Wakusasse is given and the man is described as belonging to the “Muskoke”

tribe (i.e. Meskwaki or Fox). 20 In Prince Maximilian’s travel journal Wakusasse is

described on Plate 3 (right) as a “Musquake Indian.”

On this print, again laterally reversed, Wakusasse’s necklace is decorated with

a bone whistle; this instrument is not shown in the original watercolor and was

probably added later, taking other pictures by Bodmer as example. Schinz includes

a lengthy description of Wakusasse, the details of which could only have been

provided by either Prince Maximilian or Karl Bodmer. 21

Plate 47 of Schinz’s book is a full-page portrait (but again laterally reversed) of

“Makuie-Poka, Sohn des Wolfen” (Makuie-Poka, Son of the Wolf), a Piegan Blackfoot

chief whom Bodmer painted in August 1833 at Fort McKenzie in what is

now the State of Montana. 22 Schinz offers a detailed description of Makuie-Poka

(Child of the Wolf), again based on information provided by either Wied or B odmer:

“The savage is in full array. He is wrapped in a green, red or yellow [striped] horse

blanket; his necklace is made of the claws of the grizzly bear; on his chest he wears

a pouch that contains a mirror such as these vain people always carry on them.
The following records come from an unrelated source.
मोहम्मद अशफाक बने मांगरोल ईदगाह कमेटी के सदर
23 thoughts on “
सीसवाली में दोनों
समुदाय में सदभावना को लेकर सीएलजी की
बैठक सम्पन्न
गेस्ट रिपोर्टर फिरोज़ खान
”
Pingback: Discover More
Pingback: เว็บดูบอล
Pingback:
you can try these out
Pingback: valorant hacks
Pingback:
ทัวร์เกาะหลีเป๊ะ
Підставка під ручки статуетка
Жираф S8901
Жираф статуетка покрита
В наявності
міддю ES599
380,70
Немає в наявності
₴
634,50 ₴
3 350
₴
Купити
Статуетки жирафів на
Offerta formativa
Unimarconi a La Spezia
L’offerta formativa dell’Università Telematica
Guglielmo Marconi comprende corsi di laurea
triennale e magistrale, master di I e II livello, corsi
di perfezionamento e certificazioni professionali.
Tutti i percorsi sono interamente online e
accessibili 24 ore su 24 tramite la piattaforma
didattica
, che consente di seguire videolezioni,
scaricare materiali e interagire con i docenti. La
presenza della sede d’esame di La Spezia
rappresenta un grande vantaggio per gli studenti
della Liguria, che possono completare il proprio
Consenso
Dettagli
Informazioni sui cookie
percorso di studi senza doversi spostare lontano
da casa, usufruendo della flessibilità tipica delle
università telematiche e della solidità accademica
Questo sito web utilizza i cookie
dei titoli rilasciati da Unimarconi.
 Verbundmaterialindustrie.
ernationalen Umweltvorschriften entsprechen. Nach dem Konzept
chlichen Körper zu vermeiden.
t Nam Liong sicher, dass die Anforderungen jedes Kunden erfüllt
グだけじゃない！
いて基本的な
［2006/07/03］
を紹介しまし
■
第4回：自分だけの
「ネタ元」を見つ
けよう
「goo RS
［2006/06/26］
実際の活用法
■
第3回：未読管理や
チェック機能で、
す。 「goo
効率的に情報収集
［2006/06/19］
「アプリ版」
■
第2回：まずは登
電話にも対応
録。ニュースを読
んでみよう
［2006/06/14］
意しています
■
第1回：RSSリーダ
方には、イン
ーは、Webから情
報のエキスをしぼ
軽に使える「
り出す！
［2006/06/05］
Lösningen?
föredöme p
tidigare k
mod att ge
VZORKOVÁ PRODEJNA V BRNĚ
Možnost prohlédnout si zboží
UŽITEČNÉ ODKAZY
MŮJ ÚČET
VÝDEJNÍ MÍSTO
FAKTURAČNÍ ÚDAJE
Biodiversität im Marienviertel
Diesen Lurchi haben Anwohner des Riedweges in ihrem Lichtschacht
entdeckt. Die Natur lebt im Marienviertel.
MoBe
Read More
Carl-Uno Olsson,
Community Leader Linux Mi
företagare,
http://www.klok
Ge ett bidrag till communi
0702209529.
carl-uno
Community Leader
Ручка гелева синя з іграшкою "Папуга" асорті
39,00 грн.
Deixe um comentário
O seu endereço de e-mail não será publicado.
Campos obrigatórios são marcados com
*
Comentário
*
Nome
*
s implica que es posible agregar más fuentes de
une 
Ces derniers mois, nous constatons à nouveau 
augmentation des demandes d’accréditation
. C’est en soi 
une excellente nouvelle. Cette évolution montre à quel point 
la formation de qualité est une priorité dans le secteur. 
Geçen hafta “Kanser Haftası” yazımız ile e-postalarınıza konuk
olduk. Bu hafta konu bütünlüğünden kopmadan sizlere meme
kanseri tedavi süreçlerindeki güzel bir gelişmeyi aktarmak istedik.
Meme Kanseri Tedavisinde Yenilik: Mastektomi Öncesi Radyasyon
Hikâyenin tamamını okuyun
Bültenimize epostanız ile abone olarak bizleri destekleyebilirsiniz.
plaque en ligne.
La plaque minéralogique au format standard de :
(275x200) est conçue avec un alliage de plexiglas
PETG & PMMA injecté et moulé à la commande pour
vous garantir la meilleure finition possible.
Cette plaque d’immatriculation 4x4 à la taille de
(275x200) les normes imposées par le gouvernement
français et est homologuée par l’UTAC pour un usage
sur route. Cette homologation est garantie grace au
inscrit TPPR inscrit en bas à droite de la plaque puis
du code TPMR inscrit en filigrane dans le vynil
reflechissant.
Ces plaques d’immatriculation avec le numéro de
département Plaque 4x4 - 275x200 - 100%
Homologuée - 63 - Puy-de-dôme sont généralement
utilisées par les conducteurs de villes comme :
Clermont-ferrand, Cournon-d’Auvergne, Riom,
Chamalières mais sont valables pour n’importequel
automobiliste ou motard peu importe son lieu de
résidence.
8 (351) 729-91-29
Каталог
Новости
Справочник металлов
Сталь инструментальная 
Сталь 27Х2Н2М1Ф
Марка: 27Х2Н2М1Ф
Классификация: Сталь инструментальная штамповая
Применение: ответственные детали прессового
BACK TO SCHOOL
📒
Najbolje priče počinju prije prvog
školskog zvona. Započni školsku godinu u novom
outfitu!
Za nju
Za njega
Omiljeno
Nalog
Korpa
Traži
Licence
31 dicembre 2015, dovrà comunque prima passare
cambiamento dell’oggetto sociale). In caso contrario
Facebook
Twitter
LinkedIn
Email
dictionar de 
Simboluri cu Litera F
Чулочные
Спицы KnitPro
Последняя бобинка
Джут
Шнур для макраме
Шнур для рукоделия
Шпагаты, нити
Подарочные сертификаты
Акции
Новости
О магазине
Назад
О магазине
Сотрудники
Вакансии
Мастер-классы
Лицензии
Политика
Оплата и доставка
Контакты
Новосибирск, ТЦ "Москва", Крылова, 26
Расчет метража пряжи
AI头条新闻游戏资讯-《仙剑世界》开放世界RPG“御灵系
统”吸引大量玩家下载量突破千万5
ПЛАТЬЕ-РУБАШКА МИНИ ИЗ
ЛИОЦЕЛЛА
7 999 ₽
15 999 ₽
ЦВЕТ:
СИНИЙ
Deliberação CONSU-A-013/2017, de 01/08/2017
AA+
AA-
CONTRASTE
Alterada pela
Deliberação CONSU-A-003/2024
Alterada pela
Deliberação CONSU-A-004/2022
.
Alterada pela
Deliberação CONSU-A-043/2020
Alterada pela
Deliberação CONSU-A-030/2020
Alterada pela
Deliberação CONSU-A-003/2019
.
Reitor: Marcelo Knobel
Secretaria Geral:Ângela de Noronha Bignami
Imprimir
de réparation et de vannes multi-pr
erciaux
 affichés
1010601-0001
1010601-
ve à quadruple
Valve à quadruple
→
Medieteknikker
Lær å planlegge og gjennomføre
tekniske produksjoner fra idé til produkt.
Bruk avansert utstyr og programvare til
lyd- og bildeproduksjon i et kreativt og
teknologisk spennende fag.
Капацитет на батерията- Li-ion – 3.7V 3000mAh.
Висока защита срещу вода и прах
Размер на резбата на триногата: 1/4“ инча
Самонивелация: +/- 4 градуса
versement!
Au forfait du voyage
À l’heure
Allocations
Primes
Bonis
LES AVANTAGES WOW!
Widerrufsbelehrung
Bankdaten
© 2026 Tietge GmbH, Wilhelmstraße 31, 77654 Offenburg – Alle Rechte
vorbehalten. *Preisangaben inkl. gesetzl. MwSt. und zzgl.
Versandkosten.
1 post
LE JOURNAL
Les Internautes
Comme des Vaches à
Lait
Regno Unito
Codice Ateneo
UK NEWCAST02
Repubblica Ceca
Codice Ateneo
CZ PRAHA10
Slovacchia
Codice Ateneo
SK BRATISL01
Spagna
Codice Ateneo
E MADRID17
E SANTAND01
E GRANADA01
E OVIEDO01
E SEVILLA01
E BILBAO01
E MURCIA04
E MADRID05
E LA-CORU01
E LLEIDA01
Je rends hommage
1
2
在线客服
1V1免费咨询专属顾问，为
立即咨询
His long hair falls from his head on all sides, decorated with tassels made of

glass-beads and bands decorated with the colored quills of the porcupine.” 23

One should add here that the “horse blanket” was a standard commercial Hudson’s

Bay Company blanket, a common trade good among the Blackfeet in the early

nineteenth century.

We may assume that Schinz was well aware of the fact that the print of Bodmer’s

watercolor was the first published, authentic portrait of an Indian from the

distant, western interior of North America. Next to Bodmer’s name he also added

the date 1834, the year Bodmer and the Prince returned to Europe from their

journeys on the North American continent. His text also reflects a distinct sense

of pride in his Zurich compatriot, for example when he writes “… from an original

painting by Mister Bodmer from Zurich, the Prince of Wied’s travel companion

and illustrator.” 24

I should like to emphasize once more that these three portraits were the first

published copies of pictures of American Indians from Bodmer’s travels in North

America. They were issued about a year after his return to Europe and approximately

four years before Prince Maximilian started publishing his extravagant

travel journal in 1839. This is one of the reasons why the prints are of special

significance: they founded the artist’s reputation as the “Indian Bodmer.”